From a narrow military standpoint, Washington can point to tangible gains. Reports indicate substantial degradation of Iran’s conventional capabilities, including its missile arsenal, drone systems, naval strength, and air defences. Such outcomes, however, were always expected in an asymmetric conflict marked by overwhelming US technological and operational superiority. Tactical success, in that sense, was the baseline, not the endgame.

The more consequential question is whether these gains translated into durable political outcomes. Here, the evidence is less persuasive. Iran’s political system remains intact, its governing institutions continue to function, and there has been no regime collapse or meaningful shift in strategic posture.

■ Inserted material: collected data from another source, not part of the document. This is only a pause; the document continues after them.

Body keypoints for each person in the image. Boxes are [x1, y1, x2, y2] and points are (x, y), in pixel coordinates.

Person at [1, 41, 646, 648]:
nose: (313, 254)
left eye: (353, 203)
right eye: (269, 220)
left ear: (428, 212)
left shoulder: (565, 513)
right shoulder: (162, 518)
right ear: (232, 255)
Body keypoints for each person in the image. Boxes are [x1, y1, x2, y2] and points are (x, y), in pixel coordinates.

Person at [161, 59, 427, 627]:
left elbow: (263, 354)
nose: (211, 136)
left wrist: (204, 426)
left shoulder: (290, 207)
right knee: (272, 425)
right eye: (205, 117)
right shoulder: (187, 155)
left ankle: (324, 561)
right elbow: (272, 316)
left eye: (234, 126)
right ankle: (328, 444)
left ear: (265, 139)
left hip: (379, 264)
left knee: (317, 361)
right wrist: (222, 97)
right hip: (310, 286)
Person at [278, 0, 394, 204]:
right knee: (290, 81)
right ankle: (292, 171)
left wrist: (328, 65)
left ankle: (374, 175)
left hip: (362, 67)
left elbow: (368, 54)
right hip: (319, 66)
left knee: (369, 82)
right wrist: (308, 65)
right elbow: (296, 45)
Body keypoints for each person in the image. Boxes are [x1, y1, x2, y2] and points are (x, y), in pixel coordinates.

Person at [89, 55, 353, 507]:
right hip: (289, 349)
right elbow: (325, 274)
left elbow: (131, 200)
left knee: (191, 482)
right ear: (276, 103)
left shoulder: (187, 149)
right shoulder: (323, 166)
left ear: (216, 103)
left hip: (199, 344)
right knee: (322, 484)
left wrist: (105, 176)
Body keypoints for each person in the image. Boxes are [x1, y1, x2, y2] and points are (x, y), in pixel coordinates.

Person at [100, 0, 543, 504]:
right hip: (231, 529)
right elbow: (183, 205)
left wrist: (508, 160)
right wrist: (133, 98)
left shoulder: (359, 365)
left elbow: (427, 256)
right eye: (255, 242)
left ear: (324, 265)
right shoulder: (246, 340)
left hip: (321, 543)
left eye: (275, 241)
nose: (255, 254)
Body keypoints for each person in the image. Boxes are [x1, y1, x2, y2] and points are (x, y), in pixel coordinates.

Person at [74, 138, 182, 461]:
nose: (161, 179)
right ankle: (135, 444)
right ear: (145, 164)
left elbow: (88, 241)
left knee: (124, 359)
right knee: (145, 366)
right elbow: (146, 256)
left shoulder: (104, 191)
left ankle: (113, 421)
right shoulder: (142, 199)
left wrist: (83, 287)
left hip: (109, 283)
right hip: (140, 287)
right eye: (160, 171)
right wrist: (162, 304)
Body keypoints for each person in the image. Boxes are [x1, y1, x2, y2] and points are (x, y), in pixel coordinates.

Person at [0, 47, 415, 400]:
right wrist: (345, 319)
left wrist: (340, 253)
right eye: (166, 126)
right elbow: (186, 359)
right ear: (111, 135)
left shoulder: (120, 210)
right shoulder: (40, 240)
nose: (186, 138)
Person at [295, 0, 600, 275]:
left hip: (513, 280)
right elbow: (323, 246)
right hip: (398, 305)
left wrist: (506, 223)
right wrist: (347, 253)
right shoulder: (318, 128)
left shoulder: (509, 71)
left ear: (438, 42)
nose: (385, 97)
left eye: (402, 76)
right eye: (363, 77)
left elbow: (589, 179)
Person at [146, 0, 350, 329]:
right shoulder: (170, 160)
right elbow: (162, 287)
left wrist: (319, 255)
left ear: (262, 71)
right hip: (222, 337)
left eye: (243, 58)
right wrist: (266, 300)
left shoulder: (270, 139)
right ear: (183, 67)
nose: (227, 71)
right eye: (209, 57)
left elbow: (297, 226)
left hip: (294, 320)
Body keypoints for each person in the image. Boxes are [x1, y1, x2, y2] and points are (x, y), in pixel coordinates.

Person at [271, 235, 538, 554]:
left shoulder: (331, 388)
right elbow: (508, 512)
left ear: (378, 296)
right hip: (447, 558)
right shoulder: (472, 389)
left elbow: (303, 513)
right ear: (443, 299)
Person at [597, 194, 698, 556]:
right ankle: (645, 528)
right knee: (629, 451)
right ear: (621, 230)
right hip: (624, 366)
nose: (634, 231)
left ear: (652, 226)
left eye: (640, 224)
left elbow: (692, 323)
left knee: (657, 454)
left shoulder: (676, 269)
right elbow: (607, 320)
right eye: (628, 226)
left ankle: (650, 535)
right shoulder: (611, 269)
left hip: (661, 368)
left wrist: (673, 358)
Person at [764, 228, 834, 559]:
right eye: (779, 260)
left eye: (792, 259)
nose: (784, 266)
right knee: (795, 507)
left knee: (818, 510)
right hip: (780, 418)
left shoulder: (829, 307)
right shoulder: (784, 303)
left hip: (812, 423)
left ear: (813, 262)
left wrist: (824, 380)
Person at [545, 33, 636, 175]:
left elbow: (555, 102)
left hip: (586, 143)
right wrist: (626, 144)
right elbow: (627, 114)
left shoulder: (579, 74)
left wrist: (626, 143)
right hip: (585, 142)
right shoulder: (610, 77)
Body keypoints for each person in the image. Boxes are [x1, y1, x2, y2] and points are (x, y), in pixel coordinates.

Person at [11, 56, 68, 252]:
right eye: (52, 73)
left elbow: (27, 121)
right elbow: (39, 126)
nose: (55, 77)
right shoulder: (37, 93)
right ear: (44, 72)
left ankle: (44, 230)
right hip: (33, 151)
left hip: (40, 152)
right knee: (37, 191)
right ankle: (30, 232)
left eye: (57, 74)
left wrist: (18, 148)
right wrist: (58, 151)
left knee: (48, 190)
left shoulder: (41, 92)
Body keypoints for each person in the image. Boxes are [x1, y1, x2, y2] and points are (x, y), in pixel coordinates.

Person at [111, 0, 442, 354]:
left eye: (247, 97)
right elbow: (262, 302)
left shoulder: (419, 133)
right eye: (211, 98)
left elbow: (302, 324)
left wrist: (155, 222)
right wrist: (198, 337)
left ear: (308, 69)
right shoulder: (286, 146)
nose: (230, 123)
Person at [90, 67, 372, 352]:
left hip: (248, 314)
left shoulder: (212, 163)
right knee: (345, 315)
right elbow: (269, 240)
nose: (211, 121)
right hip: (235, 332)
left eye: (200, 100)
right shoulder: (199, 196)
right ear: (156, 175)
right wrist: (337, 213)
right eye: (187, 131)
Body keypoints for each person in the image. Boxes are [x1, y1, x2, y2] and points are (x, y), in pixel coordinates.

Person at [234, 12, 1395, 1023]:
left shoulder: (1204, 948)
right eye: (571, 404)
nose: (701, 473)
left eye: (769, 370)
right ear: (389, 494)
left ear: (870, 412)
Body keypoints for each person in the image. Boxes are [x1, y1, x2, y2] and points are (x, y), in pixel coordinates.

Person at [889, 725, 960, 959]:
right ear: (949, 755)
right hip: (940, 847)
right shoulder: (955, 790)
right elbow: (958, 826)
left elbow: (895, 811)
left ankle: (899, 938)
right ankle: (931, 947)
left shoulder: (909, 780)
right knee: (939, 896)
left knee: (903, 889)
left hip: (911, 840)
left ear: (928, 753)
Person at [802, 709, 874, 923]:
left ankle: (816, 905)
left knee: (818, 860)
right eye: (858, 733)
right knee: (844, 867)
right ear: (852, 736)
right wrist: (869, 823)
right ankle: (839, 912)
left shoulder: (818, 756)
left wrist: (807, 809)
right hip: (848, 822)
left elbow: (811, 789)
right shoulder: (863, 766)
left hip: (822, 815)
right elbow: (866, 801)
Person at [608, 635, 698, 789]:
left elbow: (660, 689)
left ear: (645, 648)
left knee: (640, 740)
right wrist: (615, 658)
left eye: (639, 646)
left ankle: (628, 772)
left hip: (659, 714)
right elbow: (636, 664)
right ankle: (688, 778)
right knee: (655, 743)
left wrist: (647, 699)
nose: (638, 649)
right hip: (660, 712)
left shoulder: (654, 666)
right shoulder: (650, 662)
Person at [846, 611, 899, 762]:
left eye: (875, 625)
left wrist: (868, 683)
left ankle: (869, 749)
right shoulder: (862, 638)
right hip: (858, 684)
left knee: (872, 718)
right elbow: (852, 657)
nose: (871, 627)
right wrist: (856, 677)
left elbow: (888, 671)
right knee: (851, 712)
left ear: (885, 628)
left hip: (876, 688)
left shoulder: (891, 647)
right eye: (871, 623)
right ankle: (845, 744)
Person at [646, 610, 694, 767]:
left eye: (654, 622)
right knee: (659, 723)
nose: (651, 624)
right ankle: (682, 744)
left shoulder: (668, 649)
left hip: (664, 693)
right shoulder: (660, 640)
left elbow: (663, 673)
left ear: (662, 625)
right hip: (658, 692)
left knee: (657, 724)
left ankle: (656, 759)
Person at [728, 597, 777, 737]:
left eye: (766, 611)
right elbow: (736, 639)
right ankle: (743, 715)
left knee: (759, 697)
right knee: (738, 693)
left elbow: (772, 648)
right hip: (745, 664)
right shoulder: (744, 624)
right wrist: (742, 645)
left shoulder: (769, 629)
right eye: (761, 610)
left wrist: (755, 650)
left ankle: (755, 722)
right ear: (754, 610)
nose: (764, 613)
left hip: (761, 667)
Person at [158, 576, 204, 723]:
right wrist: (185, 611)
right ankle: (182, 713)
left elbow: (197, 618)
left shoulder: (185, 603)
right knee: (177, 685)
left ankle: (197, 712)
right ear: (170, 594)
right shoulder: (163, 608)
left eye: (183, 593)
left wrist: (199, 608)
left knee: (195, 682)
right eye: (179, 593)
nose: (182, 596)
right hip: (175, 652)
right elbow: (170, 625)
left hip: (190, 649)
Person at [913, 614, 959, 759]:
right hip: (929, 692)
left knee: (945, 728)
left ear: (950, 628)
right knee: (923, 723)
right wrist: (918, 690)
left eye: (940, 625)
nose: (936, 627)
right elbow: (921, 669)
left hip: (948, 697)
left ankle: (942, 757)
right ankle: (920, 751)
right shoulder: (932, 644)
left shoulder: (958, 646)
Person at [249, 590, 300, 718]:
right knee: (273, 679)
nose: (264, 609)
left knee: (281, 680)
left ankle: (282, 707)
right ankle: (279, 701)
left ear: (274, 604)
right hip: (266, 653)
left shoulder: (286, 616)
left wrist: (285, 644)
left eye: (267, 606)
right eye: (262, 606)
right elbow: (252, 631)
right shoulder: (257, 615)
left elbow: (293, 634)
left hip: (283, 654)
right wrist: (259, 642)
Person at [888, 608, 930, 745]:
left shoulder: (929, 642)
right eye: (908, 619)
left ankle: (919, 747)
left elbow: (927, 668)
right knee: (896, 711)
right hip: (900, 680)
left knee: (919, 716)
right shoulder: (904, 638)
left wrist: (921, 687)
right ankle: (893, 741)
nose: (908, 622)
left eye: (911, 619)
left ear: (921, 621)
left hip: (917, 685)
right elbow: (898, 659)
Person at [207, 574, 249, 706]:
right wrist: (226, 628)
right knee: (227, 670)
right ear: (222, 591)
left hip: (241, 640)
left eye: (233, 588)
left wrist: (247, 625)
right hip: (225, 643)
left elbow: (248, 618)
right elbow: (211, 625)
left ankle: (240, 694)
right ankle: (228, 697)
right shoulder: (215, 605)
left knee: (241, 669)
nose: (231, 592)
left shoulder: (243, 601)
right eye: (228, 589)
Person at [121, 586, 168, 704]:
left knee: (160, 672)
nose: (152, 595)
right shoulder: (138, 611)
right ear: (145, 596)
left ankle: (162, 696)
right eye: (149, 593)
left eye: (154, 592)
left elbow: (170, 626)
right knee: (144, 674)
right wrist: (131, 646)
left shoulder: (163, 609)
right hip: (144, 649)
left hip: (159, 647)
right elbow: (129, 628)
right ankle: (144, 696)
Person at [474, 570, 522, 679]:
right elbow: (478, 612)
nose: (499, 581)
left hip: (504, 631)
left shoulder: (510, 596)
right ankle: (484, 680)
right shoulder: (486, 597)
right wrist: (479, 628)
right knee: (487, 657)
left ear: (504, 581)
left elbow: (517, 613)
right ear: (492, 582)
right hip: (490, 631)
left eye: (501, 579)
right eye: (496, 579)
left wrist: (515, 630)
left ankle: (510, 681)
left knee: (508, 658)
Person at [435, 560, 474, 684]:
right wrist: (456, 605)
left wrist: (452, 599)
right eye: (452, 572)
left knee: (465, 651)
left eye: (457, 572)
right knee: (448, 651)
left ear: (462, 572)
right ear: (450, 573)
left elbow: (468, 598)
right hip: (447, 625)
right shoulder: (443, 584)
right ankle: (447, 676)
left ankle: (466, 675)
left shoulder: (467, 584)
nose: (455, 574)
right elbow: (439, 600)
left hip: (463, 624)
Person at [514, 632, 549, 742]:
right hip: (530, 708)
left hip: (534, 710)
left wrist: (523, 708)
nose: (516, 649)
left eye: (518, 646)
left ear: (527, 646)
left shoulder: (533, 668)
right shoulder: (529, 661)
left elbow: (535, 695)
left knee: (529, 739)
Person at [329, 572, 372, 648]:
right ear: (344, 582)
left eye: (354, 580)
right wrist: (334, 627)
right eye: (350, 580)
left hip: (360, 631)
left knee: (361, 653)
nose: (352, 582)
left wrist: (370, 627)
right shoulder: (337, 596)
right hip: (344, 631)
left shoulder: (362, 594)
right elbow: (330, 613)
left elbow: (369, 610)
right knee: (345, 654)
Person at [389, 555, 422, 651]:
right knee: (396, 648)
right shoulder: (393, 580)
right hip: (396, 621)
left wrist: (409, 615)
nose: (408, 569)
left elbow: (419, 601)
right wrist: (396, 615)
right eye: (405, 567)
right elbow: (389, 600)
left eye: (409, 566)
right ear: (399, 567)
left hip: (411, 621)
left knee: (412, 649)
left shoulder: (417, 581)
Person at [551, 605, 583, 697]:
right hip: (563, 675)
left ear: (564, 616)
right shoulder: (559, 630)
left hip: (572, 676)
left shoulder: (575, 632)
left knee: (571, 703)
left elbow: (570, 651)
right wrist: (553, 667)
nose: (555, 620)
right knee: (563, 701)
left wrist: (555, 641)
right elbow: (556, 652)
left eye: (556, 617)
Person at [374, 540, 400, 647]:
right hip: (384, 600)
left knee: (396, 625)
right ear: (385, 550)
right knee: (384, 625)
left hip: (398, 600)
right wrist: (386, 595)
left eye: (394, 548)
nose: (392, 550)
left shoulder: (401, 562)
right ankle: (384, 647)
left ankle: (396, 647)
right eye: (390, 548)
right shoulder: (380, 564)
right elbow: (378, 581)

Despite leadership losses and infrastructure damage, Tehran has shown resilience, reconstituting authority and reinforcing internal cohesion.

This divergence between battlefield outcomes and political results is shaping the narrative contest. Iran has framed the halt in US operations as a retreat, arguing that Washington failed to impose its objectives. While partly rhetorical, the claim carries weight because core issues remain unresolved. The absence of Iranian concessions, particularly on its nuclear programme, weakens the US narrative of decisive success and lends credibility to Tehran’s claim of a moral victory.

A critical element of this continuing tension is the Strait of Hormuz. Iran’s capacity to influence this vital maritime corridor continues to offer strategic leverage. Control in this context is not about outright closure but about the ability to disrupt, delay, or condition flows. Even limited interference introduces uncertainty, embedding a persistent risk premium into global energy markets.

In the near term, markets are likely to respond positively to the reduction in active hostilities. A cooling of immediate geopolitical risk typically supports asset prices and suppresses volatility. This optimism, however, may prove fragile. Tehran has not formally endorsed the US declaration, and the absence of a negotiated settlement leaves the situation open to miscalculation or localised escalation.

Oil markets remain particularly exposed. Damage to energy infrastructure, combined with precautionary demand as countries rebuild reserves, could sustain elevated crude prices. A range of $90–100 per barrel appears plausible under current conditions, especially if Iran continues to exert influence over supply routes. For major energy importers such as India, this implies renewed pressure on inflation, corporate margins, and fiscal balances.

Beyond immediate market implications, the episode reflects deeper shifts in the global order. The confrontation with Iran sits within a broader pattern of geopolitical and geo-economic realignment. The evolving dynamics among the US, China, and Russia point to a more fragmented international system. Efforts by Washington to contain China’s technological and economic ascent, alongside growing discussions around de-dollarisation, indicate a gradual move away from a unipolar structure.

Within this context, the limits of US power are becoming clearer. Military dominance remains unquestioned, yet its ability to deliver lasting political outcomes appears increasingly constrained. The Iran episode highlights this disconnect. Despite overwhelming force, the US has not secured a definitive resolution, underscoring the challenge of converting tactical victories into strategic success.

Looking ahead, geopolitics is set to remain a persistent source of market risk. The end of Operation Epic Fury reduces immediate uncertainty but does not address the structural drivers of conflict. Disagreements over Iran’s nuclear ambitions, regional influence, and control of energy routes remain unresolved, leaving scope for renewed tensions and economic disruption.

The conclusion of Operation Epic Fury, therefore, represents less an endpoint than an intermission. Markets may welcome the pause, but the underlying risks continue to accumulate. The cycle of confrontation has not been broken, only deferred.